→ EXERCISE INSTRUCTIONS: Give back every line of text in the data below without any changes, and leave the pictures out of your answer.

→ RECORD EXCERPTS:
○ ○ ○ ○ ○ ○ ○
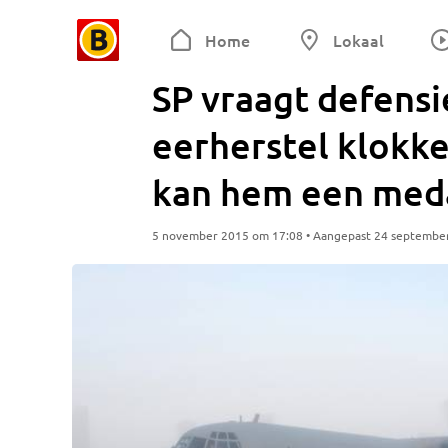
Home
Lokaal
SP vraagt defens
eerherstel klokke
kan hem een meda
5 november 2015 om 17:08 • Aangepast 24 septembe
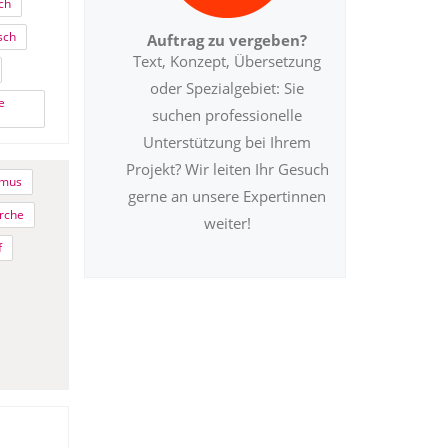
ch
sch
Auftrag zu vergeben?
Text, Konzept, Übersetzung
oder Spezialgebiet: Sie
e
suchen professionelle
Unterstützung bei Ihrem
Projekt? Wir leiten Ihr Gesuch
smus
gerne an unsere Expertinnen
rche
weiter!
f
○ ○ ○ ○ ○ ○ ○
→ TASK ANSWER:
Home
Lokaal
SP vraagt defens
eerherstel klokke
kan hem een meda
5 november 2015 om 17:08 • Aangepast 24 septembe
ch
sch
Auftrag zu vergeben?
Text, Konzept, Übersetzung
oder Spezialgebiet: Sie
e
suchen professionelle
Unterstützung bei Ihrem
Projekt? Wir leiten Ihr Gesuch
smus
gerne an unsere Expertinnen
rche
weiter!
f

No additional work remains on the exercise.